Your task:
This task asks for the lines from the one with "coffee cup: present [82,232,114,287]" to the final line below, repeated exactly, with pictures omitted.

Available data:
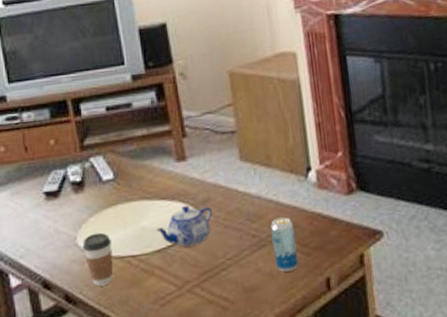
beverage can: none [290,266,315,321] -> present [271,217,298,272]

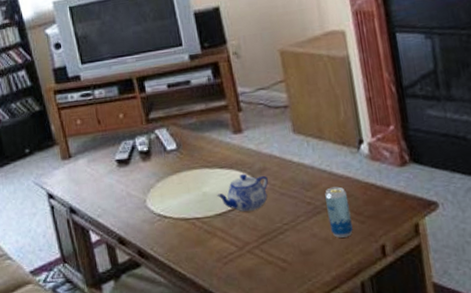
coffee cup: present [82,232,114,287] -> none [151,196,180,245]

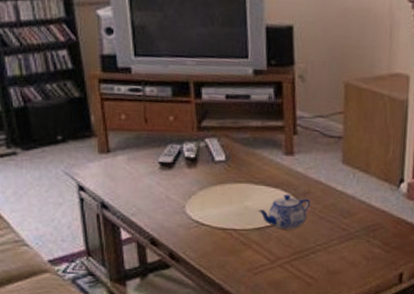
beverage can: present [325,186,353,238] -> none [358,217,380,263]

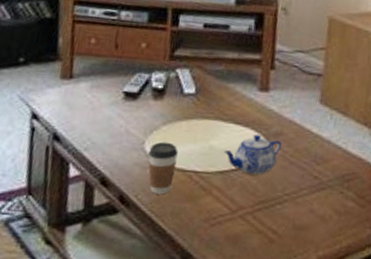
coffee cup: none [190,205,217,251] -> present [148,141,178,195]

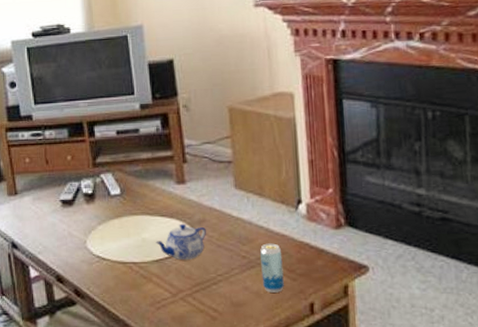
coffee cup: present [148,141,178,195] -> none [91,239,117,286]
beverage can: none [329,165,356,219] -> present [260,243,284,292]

Output for this task:
coffee cup: present [82,232,114,287] -> none [151,196,180,245]

beverage can: present [325,186,353,238] -> none [358,217,380,263]

coffee cup: none [190,205,217,251] -> present [148,141,178,195]

coffee cup: present [148,141,178,195] -> none [91,239,117,286]
beverage can: none [329,165,356,219] -> present [260,243,284,292]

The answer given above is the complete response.